This invention relates to a method for the preparation of catalyst carriers. More particularly, it is concerned with a method for the preparation of silica or silica-alumina catalyst carriers.
It is well known that in the reaction in a heterogeneous system in which a solid catalyst with catalytic components supported on a carrier, there are involved diffusion process in the catalyst particles and absorption and desorption processes on the catalyst surfaces of the reactants and the products in addition to the surface chemical reaction process. In these processes, the reaction rate and the selectivity of the product are influenced by the structure of micropores in the catalyst carrier.
The structure of micropores in the catalyst carrier, therefore, should be adequate for diffusion of the reactants and the products in the catalyst particles.
As described above, structure of micropores in the catalyst carrier is an important element to consider in designing and optimumizing the catalyst for industrial use. However, technique for controlling the structure has not established.
This may be due to the fact that control of the structure of filled colloid particles, the precursor of the catalyst carrier, which is critical in determining the structure of micropores in the catalyst carrier, is difficult. The precursor of the catalyst carrier such as hydroxides and oxides, in general, exists in hydrated colloid state and agglomeration of the colloidal particles is influenced by too many factors, not only by the nature of the particles such as size, shape, distribution of the particle size, composition, form of bonding and thickness of the electric double layer but also by properties of the aqueous solution such as pH, nature and concentration of the electrolyte and viscosity and others.

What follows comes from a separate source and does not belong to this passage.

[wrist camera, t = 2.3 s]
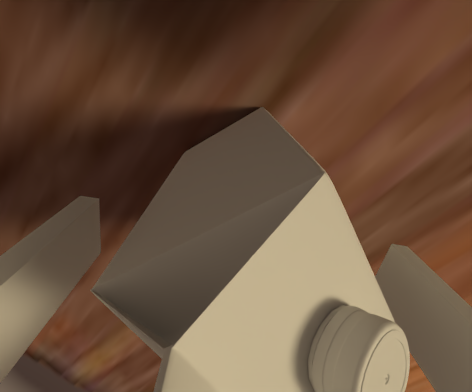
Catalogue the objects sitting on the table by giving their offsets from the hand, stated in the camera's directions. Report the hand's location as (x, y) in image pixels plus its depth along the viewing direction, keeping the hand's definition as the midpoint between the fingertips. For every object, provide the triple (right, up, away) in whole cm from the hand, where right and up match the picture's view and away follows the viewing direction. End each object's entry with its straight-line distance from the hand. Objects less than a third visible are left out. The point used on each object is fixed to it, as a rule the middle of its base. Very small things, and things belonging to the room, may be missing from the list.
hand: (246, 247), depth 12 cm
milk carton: (0, +5, +10) cm, 11 cm away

Methods for improving the characteristics of the formed catalyst such as strength and porosity by adding an organic or inorganic fibrous substance to the catalyst material or the precursor thereof, or the carrier material or the precursor thereof followed by drying, baking and other operations are disclosed in publications such as Japanese Patent Laid Open Nos. 3304/1981 and 4404/1981. However, regarding the control of the structure and distribution of micropores in the porous substance, none of them refers to the possibility of controlling the structure and distribution of micropores in the porous substance by the nature of additives and the manner in which they are added and blended, although the fact that the openings are produced in the area occupied by the additive shrinked when dried or the one which disappeared when baked is referred to. When teflon is employed as the fibrous substance, the fibers are agglomerated and enlarged in the course of producing the alumina or silica-alumina catalyst carrier. Therefore, almost no effect is expected by the use of teflon for the control of the micropores.